[[ DATA EXTRACT open ]]

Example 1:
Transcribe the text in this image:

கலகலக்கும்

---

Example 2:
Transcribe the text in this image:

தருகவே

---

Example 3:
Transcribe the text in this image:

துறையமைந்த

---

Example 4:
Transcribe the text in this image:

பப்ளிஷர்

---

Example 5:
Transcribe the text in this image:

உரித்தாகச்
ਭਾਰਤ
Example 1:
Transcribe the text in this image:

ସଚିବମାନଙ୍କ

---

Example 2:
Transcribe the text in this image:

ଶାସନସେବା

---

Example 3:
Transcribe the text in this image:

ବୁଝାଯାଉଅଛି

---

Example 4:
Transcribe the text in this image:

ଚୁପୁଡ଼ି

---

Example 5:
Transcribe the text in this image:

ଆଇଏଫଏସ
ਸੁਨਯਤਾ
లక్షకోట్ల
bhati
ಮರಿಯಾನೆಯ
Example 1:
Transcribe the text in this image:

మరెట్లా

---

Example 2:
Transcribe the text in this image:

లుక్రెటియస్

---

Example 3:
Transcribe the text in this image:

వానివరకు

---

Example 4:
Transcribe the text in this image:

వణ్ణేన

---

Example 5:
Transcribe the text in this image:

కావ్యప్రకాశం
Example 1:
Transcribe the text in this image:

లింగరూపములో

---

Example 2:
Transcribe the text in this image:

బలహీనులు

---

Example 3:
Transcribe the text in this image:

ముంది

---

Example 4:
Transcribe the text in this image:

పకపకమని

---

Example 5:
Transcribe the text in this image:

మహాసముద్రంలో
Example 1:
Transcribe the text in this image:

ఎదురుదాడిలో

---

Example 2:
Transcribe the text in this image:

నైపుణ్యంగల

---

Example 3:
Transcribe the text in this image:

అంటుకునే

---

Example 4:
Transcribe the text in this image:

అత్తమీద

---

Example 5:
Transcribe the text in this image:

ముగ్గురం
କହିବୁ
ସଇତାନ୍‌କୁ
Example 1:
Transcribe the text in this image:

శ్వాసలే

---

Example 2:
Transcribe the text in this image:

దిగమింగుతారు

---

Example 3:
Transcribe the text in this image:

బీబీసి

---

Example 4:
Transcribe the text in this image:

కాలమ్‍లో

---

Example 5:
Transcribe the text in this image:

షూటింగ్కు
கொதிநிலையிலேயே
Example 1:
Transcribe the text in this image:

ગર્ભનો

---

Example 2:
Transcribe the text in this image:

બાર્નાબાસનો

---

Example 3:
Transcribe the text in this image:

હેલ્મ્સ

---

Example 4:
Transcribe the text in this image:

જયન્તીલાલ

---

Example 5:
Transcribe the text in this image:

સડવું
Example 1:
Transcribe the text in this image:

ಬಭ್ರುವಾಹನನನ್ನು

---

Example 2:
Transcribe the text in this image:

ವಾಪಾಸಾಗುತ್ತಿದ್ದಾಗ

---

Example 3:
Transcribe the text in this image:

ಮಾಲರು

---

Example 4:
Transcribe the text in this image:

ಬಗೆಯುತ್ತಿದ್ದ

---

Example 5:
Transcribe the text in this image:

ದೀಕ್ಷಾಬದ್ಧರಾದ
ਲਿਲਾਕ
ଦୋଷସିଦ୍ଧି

[[ DATA EXTRACT closed ]]

(ABOUT THIS TASK):
The records above should be given again in full, exactly as written.

(EXERCISE SOLUTION):
Example 1:
Transcribe the text in this image:

கலகலக்கும்

---

Example 2:
Transcribe the text in this image:

தருகவே

---

Example 3:
Transcribe the text in this image:

துறையமைந்த

---

Example 4:
Transcribe the text in this image:

பப்ளிஷர்

---

Example 5:
Transcribe the text in this image:

உரித்தாகச்
ਭਾਰਤ
Example 1:
Transcribe the text in this image:

ସଚିବମାନଙ୍କ

---

Example 2:
Transcribe the text in this image:

ଶାସନସେବା

---

Example 3:
Transcribe the text in this image:

ବୁଝାଯାଉଅଛି

---

Example 4:
Transcribe the text in this image:

ଚୁପୁଡ଼ି

---

Example 5:
Transcribe the text in this image:

ଆଇଏଫଏସ
ਸੁਨਯਤਾ
లక్షకోట్ల
bhati
ಮರಿಯಾನೆಯ
Example 1:
Transcribe the text in this image:

మరెట్లా

---

Example 2:
Transcribe the text in this image:

లుక్రెటియస్

---

Example 3:
Transcribe the text in this image:

వానివరకు

---

Example 4:
Transcribe the text in this image:

వణ్ణేన

---

Example 5:
Transcribe the text in this image:

కావ్యప్రకాశం
Example 1:
Transcribe the text in this image:

లింగరూపములో

---

Example 2:
Transcribe the text in this image:

బలహీనులు

---

Example 3:
Transcribe the text in this image:

ముంది

---

Example 4:
Transcribe the text in this image:

పకపకమని

---

Example 5:
Transcribe the text in this image:

మహాసముద్రంలో
Example 1:
Transcribe the text in this image:

ఎదురుదాడిలో

---

Example 2:
Transcribe the text in this image:

నైపుణ్యంగల

---

Example 3:
Transcribe the text in this image:

అంటుకునే

---

Example 4:
Transcribe the text in this image:

అత్తమీద

---

Example 5:
Transcribe the text in this image:

ముగ్గురం
କହିବୁ
ସଇତାନ୍‌କୁ
Example 1:
Transcribe the text in this image:

శ్వాసలే

---

Example 2:
Transcribe the text in this image:

దిగమింగుతారు

---

Example 3:
Transcribe the text in this image:

బీబీసి

---

Example 4:
Transcribe the text in this image:

కాలమ్‍లో

---

Example 5:
Transcribe the text in this image:

షూటింగ్కు
கொதிநிலையிலேயே
Example 1:
Transcribe the text in this image:

ગર્ભનો

---

Example 2:
Transcribe the text in this image:

બાર્નાબાસનો

---

Example 3:
Transcribe the text in this image:

હેલ્મ્સ

---

Example 4:
Transcribe the text in this image:

જયન્તીલાલ

---

Example 5:
Transcribe the text in this image:

સડવું
Example 1:
Transcribe the text in this image:

ಬಭ್ರುವಾಹನನನ್ನು

---

Example 2:
Transcribe the text in this image:

ವಾಪಾಸಾಗುತ್ತಿದ್ದಾಗ

---

Example 3:
Transcribe the text in this image:

ಮಾಲರು

---

Example 4:
Transcribe the text in this image:

ಬಗೆಯುತ್ತಿದ್ದ

---

Example 5:
Transcribe the text in this image:

ದೀಕ್ಷಾಬದ್ಧರಾದ
ਲਿਲਾਕ
ଦୋଷସିଦ୍ଧି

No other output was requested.